Snapshot from the virtual reality simulator film which takes us back in time to the siege of the city of Rhodes in 304 B.C.. Credit: Noesis Thessaloniki Science Center and Technology Museum.

There is, however, extremely far-fetching potential for adding to these possibilities at a later stage: “We might discover newer technologies which we are unaware of today, compatible with Activator. It could offer 5- or 9-dimensional experience, as the platform would continue to progress in line with the latest technological trends – although keeping the safety of users is our first priority. There is an ongoing international discussion about whether the user could feel dizziness or fear and insecurity while watching multi-dimensional VR films, and these questions need to be answered before VR technology moves to the next level. That is why all these VR films have a maximum duration of up to 5 minutes; so that we can ensure a pleasant experience for the user, not the contrary”.

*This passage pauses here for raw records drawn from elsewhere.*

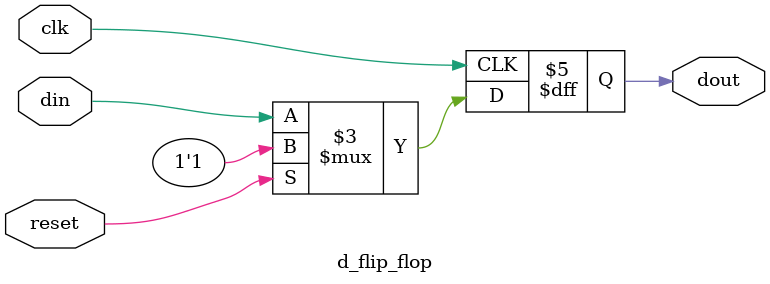
<source format=v>
module siso ( din ,clk ,reset ,dout );

output dout ;

input din ;
input clk ;
input reset ;   
wire [2:0]s;

d_flip_flop u0 (.din(din),
.clk(clk),
.reset(reset),
.dout(s[0]));


d_flip_flop u1 (.din(s[0]),
.clk(clk),
.reset(reset),
.dout(s[1]));


d_flip_flop u2 (.din(s[1]),
.clk(clk),
.reset(reset),
.dout(s[2]));


d_flip_flop u3 (.din(s[2]),
.clk(clk),
.reset(reset),
.dout(dout));


endmodule

module d_flip_flop ( din ,clk ,reset ,dout );

output dout ;
reg dout;

input din ;
input clk ;
input reset ; 

always @ (posedge clk)
begin
 if (reset)
  dout <= 1;
 else
  dout <= din;
end

endmodule
</source>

Despite delays by suppliers due to the Covid-19 pandemic, which has slowed down the production process, Activator could be set up at Noesis by March 2021, operating on a pilot basis. The first visitors to use it will be asked for feedback through questionnaires to rate the experience so that it can be further perfected.

At the same time, the project managers will declare competitions for VR experts who could help in the further development of the content of the films for the platform or even advance the latter with additional levels of motion experience in the future.

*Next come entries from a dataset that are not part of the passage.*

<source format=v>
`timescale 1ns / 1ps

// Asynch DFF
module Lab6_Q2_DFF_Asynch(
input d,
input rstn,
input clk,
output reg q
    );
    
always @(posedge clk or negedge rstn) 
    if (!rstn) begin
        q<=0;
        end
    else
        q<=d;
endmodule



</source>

If the pilot operation goes as expected, Kontonikolaou would aspire to see Activator marketed internationally by the commercial branch of Noesis in the summer of 2021. “As an independent exhibit, Activator could be either licensed or granted to respective research centers abroad, with royalties on tickets. Another thought is that it could be added as part of the IDEA temporary exhibition, which we produced with funding from the Stavros Niarchos Cultural Foundation. It was presented in Athens and Slovenia and has contracts in place for touring in Cyrpus, Egypt and Canada”.

Since Noesis is self-funded to a level of 70-80% of its annual budget, any income generated from the commercialization of Activator would go towards the institution’s financial sustainability, but also be used for new investments on original educational and research programs that benefit society and take the community forward.